Source text —
= EU Ecolabel =

European Union labeling systems for products

EU Ecolabel or EU Flower is a voluntary ecolabel scheme established in 1992 by the European Union.

==Logo==

The EU Ecolabel logo.

The label includes a green flower with inclined green "ϵ" (Greek epsilon) as the flower, surrounded by 12 blue stars. On EU Ecolabelled products, it must always be used together with the license number. Because of the logo, the label has a nickname EU Flower.

== Governance ==
The implementation of the EU Ecolabel is set through Regulation (EC) No 66/2010 of the European Parliament and of the Council. Its management is carried out by the European Commission and the national competent bodies. There is a competent body in each European Economic Area member state.

The EU Ecolabel is part of a broader EU Action Plan on Sustainable Consumption and Production and Sustainable Industrial Policy adopted by the European Commission on 16 July 2008, which also links the EU Ecolabel to other EU policies such as green public procurement (GPP) and Ecodesign of energy-using products.

==Criteria==

EU Ecolabel meets the ISO 14020 Type I requirements for ecolabels. The EU Ecolabel criteria are developed and reviewed in cooperation of experts, industry, consumer organisations and environmental NGOs. EU Ecolabel criteria have been formulated for more than 30 non-food and non-medical product groups that are reviewed every 3–5 years. The label applications and licenses are managed by the national competent bodies.

In addition, the European Commission confirmed that EU Ecolabel criteria have been changed with a new set of ecological criteria for computers (personal, notebook and tablet computers), furniture and footwear, in order to promote the Europe's transition to a circular economy, supporting the sustainable production and consumption in the region.

In October 2021 the European Commission adopted new criteria for cosmetics and animal-care products. According to the new criteria, not only 'rinse-off' products like body wash, shampoo and conditioner can apply for the label, but all cosmetic products can. This includes oils, creams, skin-care lotions, sunscreens, deodorants and anti-perspirants, hairstyling and make-up products.

== Position in the market ==

In March 2016, there were 36,395 products that were awarded EU Ecolabel. The countries with most EU Ecolabel licences were France (26%), Italy (18%), and Germany (12%). EU Ecolabel has a strong position in most of the European countries and other ecolabelling schemes are triggered to take a position concerning the overlap with EU Ecolabel, for example Nordic ecolabel that in the Nordic countries is more popular than EU Ecolabel. In Germany, the Blue Angel is very common.

The problem —
Please answer these questions from the EU Ecolabel text:
1. In what year was the scheme established?
2. How often are the criteria for its product groups reviewed?
3. Which country held the largest share of EU Ecolabel licences in March 2016?

The data —
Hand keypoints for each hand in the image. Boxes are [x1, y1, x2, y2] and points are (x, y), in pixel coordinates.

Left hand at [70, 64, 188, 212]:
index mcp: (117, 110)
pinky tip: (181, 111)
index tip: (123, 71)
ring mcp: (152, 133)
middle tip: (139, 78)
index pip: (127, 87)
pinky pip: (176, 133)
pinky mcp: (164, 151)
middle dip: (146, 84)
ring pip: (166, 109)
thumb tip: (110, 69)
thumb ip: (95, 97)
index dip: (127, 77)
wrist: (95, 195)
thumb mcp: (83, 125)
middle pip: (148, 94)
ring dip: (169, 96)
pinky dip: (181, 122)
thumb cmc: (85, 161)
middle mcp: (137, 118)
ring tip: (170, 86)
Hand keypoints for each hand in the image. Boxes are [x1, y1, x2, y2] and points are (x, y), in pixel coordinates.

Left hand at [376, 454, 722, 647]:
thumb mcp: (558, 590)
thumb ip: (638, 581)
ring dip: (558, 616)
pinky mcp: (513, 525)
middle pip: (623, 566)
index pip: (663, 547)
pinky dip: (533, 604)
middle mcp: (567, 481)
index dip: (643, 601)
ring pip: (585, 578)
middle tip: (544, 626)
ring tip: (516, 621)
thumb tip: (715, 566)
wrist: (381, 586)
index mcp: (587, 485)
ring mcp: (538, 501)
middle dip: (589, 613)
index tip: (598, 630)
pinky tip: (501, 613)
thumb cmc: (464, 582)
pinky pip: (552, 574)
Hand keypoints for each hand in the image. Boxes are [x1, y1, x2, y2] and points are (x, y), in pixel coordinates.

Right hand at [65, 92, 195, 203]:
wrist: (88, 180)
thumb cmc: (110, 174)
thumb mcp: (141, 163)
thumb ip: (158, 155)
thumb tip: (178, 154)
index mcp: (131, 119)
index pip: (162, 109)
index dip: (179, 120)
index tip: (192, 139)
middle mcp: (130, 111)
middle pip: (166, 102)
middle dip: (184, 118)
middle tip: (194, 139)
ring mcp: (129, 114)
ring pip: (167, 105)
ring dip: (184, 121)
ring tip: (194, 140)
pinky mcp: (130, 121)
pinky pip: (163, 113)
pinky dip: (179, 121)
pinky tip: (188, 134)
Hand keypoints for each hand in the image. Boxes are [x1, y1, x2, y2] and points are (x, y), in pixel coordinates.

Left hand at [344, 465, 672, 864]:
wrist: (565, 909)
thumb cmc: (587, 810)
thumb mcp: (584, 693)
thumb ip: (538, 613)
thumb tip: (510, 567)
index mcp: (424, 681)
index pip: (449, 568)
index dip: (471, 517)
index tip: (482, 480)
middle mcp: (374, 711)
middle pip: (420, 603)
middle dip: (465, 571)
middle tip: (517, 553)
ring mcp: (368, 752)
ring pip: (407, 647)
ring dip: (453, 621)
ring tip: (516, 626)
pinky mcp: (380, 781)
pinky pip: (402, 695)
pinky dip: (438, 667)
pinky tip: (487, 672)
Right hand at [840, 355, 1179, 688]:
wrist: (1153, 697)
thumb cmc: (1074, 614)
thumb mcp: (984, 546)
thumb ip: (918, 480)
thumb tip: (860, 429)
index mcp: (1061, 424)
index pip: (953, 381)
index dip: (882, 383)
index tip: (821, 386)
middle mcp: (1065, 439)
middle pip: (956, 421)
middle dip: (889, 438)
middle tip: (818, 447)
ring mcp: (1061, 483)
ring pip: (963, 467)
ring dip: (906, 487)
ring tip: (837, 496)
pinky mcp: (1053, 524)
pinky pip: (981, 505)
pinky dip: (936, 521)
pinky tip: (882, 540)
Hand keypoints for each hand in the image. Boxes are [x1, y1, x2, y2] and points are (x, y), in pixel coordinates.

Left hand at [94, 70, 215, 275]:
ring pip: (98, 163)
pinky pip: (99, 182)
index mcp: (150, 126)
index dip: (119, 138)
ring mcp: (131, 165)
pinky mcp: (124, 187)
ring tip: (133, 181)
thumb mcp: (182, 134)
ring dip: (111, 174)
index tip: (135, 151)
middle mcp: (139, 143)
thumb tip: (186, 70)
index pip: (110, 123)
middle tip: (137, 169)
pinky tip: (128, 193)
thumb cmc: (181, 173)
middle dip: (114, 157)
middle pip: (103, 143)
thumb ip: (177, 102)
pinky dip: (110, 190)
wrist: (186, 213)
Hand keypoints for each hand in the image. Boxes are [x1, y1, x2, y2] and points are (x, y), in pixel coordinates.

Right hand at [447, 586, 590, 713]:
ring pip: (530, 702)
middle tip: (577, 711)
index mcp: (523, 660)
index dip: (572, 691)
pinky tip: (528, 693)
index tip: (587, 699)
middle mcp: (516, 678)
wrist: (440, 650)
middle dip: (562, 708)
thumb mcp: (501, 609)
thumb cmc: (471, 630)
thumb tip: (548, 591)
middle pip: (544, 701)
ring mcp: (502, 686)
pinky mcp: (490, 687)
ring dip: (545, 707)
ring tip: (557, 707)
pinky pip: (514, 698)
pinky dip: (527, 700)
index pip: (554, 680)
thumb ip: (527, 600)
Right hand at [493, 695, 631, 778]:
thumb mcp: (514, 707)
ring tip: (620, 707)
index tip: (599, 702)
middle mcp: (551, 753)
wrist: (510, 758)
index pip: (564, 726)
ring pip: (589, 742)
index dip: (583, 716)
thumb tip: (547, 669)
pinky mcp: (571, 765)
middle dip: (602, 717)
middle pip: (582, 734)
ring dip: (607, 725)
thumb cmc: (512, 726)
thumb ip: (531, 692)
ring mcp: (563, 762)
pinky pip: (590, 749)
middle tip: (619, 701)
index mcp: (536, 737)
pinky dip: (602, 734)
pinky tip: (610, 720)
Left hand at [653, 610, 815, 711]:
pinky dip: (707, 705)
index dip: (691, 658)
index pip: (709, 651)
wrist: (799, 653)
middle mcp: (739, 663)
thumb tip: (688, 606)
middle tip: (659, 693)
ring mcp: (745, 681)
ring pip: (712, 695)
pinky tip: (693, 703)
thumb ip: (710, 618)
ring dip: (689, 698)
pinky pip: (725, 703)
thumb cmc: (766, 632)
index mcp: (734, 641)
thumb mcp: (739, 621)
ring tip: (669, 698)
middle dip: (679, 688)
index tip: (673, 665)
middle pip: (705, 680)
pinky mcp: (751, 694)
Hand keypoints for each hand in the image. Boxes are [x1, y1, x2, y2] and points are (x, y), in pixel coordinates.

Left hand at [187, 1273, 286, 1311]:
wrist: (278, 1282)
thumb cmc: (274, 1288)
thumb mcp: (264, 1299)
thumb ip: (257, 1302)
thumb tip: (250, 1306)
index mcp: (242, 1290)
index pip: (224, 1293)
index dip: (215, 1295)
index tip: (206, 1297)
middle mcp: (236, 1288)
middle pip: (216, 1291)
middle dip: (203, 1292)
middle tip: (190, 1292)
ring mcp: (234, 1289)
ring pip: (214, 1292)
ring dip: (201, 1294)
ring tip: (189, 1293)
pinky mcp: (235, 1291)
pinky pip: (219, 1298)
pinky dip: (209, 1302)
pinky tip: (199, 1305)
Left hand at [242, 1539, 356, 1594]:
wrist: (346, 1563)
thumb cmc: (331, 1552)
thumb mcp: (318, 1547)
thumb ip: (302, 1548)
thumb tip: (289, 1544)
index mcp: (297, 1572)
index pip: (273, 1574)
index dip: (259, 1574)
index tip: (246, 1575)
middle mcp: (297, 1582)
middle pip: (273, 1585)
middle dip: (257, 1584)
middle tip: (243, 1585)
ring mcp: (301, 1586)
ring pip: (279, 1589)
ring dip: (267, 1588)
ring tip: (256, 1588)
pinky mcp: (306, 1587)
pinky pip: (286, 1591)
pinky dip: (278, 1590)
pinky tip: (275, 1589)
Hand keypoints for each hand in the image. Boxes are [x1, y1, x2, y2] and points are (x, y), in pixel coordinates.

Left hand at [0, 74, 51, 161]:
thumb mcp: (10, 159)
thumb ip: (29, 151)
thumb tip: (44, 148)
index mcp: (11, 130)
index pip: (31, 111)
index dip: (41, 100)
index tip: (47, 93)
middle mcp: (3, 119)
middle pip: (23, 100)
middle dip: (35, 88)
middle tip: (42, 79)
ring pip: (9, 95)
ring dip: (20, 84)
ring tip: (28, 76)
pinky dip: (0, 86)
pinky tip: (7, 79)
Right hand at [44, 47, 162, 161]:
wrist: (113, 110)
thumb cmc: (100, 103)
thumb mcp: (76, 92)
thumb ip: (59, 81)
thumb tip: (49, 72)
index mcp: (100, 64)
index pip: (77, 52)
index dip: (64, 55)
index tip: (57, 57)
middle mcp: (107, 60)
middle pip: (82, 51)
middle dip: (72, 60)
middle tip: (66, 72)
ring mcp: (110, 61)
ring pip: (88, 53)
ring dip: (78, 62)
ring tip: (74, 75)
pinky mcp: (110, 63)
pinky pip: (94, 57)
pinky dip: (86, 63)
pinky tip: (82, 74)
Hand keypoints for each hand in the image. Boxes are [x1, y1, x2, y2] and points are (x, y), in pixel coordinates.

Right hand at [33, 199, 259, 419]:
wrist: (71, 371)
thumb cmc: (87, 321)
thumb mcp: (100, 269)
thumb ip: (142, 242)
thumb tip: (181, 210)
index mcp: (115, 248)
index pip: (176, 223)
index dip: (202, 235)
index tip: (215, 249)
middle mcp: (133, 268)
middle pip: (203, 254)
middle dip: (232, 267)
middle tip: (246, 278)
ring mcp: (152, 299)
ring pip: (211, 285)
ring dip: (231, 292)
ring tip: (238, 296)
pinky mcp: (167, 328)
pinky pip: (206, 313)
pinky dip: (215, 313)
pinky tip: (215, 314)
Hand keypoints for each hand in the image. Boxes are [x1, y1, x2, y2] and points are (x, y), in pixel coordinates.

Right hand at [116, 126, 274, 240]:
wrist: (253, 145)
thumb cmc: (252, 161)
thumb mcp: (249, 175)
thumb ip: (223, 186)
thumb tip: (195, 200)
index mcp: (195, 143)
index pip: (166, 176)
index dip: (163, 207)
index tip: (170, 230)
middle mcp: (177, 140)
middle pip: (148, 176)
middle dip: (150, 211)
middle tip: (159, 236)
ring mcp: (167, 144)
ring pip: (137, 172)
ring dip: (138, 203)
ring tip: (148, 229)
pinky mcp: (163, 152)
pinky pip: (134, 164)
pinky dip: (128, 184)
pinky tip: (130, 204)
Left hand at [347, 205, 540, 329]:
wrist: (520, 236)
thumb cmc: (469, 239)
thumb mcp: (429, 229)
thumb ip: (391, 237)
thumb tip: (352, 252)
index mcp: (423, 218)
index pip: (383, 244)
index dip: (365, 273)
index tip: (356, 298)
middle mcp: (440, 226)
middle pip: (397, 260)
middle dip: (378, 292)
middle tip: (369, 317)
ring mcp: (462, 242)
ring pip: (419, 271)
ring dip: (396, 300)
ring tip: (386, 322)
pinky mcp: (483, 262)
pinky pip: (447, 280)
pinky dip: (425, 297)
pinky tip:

Answer for this exercise —
1. 1992
2. Every 3–5 years
3. France (26%)